- [WORK REQUIRED]
Repeat the records in full. No pictures belong in the copy.

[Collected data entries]
*** Begin section ***
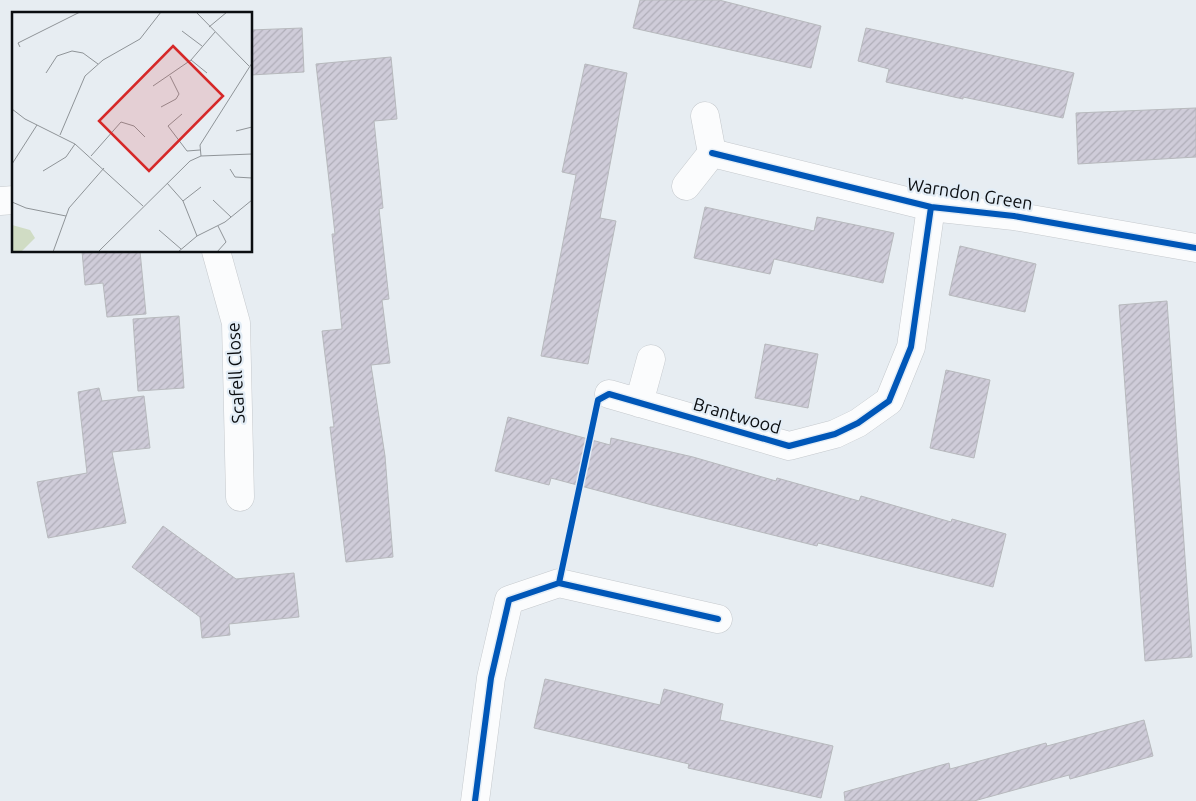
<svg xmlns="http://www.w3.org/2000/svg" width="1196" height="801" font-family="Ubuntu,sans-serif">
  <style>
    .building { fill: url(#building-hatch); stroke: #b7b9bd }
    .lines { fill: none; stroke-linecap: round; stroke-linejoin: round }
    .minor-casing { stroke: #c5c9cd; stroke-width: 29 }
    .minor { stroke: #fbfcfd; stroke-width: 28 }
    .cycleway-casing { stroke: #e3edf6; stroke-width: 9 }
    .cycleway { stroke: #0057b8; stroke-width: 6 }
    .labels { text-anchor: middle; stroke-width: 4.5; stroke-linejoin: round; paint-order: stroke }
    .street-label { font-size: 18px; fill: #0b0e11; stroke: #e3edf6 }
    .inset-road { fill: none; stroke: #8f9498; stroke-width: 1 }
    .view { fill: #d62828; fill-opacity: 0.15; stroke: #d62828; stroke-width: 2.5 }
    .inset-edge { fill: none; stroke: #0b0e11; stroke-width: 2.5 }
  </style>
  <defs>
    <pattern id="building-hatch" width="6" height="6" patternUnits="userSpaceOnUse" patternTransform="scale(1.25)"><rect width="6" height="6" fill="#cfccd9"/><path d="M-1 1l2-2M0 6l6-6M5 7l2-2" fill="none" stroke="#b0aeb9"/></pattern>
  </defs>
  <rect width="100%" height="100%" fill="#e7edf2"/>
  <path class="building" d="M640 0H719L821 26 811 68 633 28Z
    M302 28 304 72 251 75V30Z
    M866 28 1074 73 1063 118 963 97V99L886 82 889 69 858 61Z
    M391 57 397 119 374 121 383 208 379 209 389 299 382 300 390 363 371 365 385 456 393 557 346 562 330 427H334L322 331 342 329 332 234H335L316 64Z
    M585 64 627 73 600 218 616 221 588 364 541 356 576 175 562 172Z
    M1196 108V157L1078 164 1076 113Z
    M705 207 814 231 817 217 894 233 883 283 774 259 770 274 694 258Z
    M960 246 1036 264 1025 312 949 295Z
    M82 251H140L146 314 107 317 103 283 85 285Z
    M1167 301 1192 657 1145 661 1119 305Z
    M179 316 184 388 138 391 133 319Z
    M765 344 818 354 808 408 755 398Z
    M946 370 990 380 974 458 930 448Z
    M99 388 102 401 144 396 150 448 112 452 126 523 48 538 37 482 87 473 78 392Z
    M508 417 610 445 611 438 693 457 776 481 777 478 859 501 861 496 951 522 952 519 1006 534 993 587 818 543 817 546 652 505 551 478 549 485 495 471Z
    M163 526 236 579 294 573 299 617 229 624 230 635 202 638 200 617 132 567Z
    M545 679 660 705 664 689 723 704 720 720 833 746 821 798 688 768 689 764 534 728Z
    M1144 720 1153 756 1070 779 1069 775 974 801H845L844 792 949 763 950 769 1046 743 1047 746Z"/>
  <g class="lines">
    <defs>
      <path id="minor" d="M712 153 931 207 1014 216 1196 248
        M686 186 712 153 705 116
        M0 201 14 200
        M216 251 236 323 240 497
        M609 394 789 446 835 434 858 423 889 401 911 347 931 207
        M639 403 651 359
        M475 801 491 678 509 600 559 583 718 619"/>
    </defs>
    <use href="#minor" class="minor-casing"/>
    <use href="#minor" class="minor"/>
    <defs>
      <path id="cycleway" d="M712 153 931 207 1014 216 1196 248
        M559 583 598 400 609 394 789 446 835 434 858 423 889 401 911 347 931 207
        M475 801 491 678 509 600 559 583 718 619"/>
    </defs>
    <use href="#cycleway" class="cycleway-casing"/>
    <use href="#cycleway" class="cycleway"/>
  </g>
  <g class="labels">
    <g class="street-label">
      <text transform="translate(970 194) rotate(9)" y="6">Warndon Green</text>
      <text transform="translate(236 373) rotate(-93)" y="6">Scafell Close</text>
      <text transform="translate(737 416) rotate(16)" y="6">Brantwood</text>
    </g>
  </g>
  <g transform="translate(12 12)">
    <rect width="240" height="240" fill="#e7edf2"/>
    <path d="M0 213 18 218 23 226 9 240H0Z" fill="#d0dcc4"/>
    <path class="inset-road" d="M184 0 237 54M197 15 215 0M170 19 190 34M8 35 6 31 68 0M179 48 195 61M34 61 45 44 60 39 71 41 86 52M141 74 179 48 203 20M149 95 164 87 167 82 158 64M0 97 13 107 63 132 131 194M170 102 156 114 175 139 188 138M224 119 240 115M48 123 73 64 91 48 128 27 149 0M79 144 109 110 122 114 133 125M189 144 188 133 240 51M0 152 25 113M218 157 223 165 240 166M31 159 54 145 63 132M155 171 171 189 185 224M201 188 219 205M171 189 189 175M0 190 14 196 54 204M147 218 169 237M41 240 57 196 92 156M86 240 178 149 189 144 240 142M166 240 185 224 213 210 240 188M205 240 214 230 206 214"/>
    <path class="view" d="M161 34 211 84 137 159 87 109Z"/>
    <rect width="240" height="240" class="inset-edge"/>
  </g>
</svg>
*** End section ***
- [FINAL ANSWER]
<svg xmlns="http://www.w3.org/2000/svg" width="1196" height="801" font-family="Ubuntu,sans-serif">
  <style>
    .building { fill: url(#building-hatch); stroke: #b7b9bd }
    .lines { fill: none; stroke-linecap: round; stroke-linejoin: round }
    .minor-casing { stroke: #c5c9cd; stroke-width: 29 }
    .minor { stroke: #fbfcfd; stroke-width: 28 }
    .cycleway-casing { stroke: #e3edf6; stroke-width: 9 }
    .cycleway { stroke: #0057b8; stroke-width: 6 }
    .labels { text-anchor: middle; stroke-width: 4.5; stroke-linejoin: round; paint-order: stroke }
    .street-label { font-size: 18px; fill: #0b0e11; stroke: #e3edf6 }
    .inset-road { fill: none; stroke: #8f9498; stroke-width: 1 }
    .view { fill: #d62828; fill-opacity: 0.15; stroke: #d62828; stroke-width: 2.5 }
    .inset-edge { fill: none; stroke: #0b0e11; stroke-width: 2.5 }
  </style>
  <defs>
    <pattern id="building-hatch" width="6" height="6" patternUnits="userSpaceOnUse" patternTransform="scale(1.25)"><rect width="6" height="6" fill="#cfccd9"/><path d="M-1 1l2-2M0 6l6-6M5 7l2-2" fill="none" stroke="#b0aeb9"/></pattern>
  </defs>
  <rect width="100%" height="100%" fill="#e7edf2"/>
  <path class="building" d="M640 0H719L821 26 811 68 633 28Z
    M302 28 304 72 251 75V30Z
    M866 28 1074 73 1063 118 963 97V99L886 82 889 69 858 61Z
    M391 57 397 119 374 121 383 208 379 209 389 299 382 300 390 363 371 365 385 456 393 557 346 562 330 427H334L322 331 342 329 332 234H335L316 64Z
    M585 64 627 73 600 218 616 221 588 364 541 356 576 175 562 172Z
    M1196 108V157L1078 164 1076 113Z
    M705 207 814 231 817 217 894 233 883 283 774 259 770 274 694 258Z
    M960 246 1036 264 1025 312 949 295Z
    M82 251H140L146 314 107 317 103 283 85 285Z
    M1167 301 1192 657 1145 661 1119 305Z
    M179 316 184 388 138 391 133 319Z
    M765 344 818 354 808 408 755 398Z
    M946 370 990 380 974 458 930 448Z
    M99 388 102 401 144 396 150 448 112 452 126 523 48 538 37 482 87 473 78 392Z
    M508 417 610 445 611 438 693 457 776 481 777 478 859 501 861 496 951 522 952 519 1006 534 993 587 818 543 817 546 652 505 551 478 549 485 495 471Z
    M163 526 236 579 294 573 299 617 229 624 230 635 202 638 200 617 132 567Z
    M545 679 660 705 664 689 723 704 720 720 833 746 821 798 688 768 689 764 534 728Z
    M1144 720 1153 756 1070 779 1069 775 974 801H845L844 792 949 763 950 769 1046 743 1047 746Z"/>
  <g class="lines">
    <defs>
      <path id="minor" d="M712 153 931 207 1014 216 1196 248
        M686 186 712 153 705 116
        M0 201 14 200
        M216 251 236 323 240 497
        M609 394 789 446 835 434 858 423 889 401 911 347 931 207
        M639 403 651 359
        M475 801 491 678 509 600 559 583 718 619"/>
    </defs>
    <use href="#minor" class="minor-casing"/>
    <use href="#minor" class="minor"/>
    <defs>
      <path id="cycleway" d="M712 153 931 207 1014 216 1196 248
        M559 583 598 400 609 394 789 446 835 434 858 423 889 401 911 347 931 207
        M475 801 491 678 509 600 559 583 718 619"/>
    </defs>
    <use href="#cycleway" class="cycleway-casing"/>
    <use href="#cycleway" class="cycleway"/>
  </g>
  <g class="labels">
    <g class="street-label">
      <text transform="translate(970 194) rotate(9)" y="6">Warndon Green</text>
      <text transform="translate(236 373) rotate(-93)" y="6">Scafell Close</text>
      <text transform="translate(737 416) rotate(16)" y="6">Brantwood</text>
    </g>
  </g>
  <g transform="translate(12 12)">
    <rect width="240" height="240" fill="#e7edf2"/>
    <path d="M0 213 18 218 23 226 9 240H0Z" fill="#d0dcc4"/>
    <path class="inset-road" d="M184 0 237 54M197 15 215 0M170 19 190 34M8 35 6 31 68 0M179 48 195 61M34 61 45 44 60 39 71 41 86 52M141 74 179 48 203 20M149 95 164 87 167 82 158 64M0 97 13 107 63 132 131 194M170 102 156 114 175 139 188 138M224 119 240 115M48 123 73 64 91 48 128 27 149 0M79 144 109 110 122 114 133 125M189 144 188 133 240 51M0 152 25 113M218 157 223 165 240 166M31 159 54 145 63 132M155 171 171 189 185 224M201 188 219 205M171 189 189 175M0 190 14 196 54 204M147 218 169 237M41 240 57 196 92 156M86 240 178 149 189 144 240 142M166 240 185 224 213 210 240 188M205 240 214 230 206 214"/>
    <path class="view" d="M161 34 211 84 137 159 87 109Z"/>
    <rect width="240" height="240" class="inset-edge"/>
  </g>
</svg>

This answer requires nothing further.